La Psicoterapeuta Anna Arena
E’ quindi intervenuta la dottoressa Anna Arena, psicoterapeuta cognitivo comportamentale, che ha posto all’attenzione dei presenti i complessi meccanismi emotivi che si manifestano nel comportamento della donna, che ha visto sconvolta la propria salute e menomata la sua femminilità. C’è in tutte uno stato di disorientamento – ha detto la dottoressa – una confusione, un’angoscia, un’ansia, ma anche tanta tristezza per ciò che ha subìto e a volte tanta rabbia per l’ingiustizia: “accade proprio a me?”, come se le cose brutte dovessero accadere solo agli altri. C’è poi la donna capace di superare lo shock emotivo, capace di gestire le emozioni negative, protegge dal dolore le persone care, è portata a negare, o almeno a evitare di parlare di sé e della sua condizione. In entrambi i casi il livello emotivo è alto: occorre prenderla per mano, sia quando si rassegna passivamente, credendo di essere impotente e dipendere sempre dagli altri, sia quando cerca di essere combattiva, di aiutarsi da sola. Bisogna capire che la mutilazione, parziale o totale, provoca comunque un cambiamento nella donna, sia fisico che psichico: la perdita dei capelli la mortifica, la porta alla perdita del senso di sé, al disgusto per il proprio corpo, alla vergogna, all’ansia, alla depressione. Con l’aiuto di figure di supporto, la donna deve imparare a gestire le emozioni negative, ad accettare le paure, le ansie, a superarle e andare avanti. 

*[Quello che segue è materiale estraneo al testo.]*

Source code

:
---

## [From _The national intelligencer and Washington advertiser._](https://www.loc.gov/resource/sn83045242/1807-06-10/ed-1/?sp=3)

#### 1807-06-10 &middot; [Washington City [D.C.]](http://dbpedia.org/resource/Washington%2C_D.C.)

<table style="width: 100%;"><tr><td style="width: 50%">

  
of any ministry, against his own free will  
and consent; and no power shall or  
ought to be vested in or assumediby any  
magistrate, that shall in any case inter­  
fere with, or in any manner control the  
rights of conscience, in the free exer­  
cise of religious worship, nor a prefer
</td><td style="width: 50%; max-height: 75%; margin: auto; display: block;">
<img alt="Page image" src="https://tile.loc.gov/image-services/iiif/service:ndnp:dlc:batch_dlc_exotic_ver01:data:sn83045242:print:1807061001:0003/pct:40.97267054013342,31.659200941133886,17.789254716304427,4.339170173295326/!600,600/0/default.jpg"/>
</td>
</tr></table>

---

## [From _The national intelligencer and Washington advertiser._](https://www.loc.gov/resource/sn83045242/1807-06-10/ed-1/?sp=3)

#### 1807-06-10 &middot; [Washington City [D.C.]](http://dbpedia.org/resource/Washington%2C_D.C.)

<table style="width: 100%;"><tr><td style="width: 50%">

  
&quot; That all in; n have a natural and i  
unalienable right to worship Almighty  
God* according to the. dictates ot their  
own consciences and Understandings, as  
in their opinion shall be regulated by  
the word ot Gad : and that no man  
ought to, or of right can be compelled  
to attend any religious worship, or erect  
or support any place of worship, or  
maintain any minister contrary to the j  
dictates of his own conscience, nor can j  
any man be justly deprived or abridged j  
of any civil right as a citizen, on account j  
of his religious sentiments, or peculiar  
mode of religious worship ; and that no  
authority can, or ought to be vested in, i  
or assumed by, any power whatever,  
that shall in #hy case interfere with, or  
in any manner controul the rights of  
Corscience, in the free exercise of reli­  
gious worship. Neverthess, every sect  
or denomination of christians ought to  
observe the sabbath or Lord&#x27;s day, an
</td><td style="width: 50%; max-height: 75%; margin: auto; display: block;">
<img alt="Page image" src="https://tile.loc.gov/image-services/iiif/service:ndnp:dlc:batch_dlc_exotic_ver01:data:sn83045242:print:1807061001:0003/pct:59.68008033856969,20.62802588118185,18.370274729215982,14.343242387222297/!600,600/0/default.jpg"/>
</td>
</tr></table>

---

L'Assessore Aurora Bagnalasta
Anche il partner, in queste situazioni, ha bisogno di supporto psicologico. Può succedere che il cambiamento fisico della donna non venga accettato, per cui si crea un circolo vizioso, pericoloso per la vita di coppia. Infatti la donna è portata ad esprimere facilmente le emozioni negative, l’uomo è più propenso a sfuggirle, questo può influire nella donna, che si sentirà incompresa e tenderà ad esprimere più visibilmente le sue paure, mentre l’uomo sembrerà sempre più lontano. La soluzione è quella di imparare, con l’aiuto di esperti psicologici, ad affrontare insieme la malattia, a superare il disagio e ricomporre l’armonia famigliare. Erano presenti all’incontro l’Assessore comunale alla Cultura e ai Servizi Sociali Aurora Bagnalasta e il Consigliere regionale Renato Perrini, che ha ricordato il suo impegno per le strutture ospedaliere e in particolare per rafforzare il ruolo di polo oncologico dell’Ospedale Moscati (Ospedale nord), auspicando anche la presenza, in tutti i servizi pubblici sanitari, di professionisti psicologi.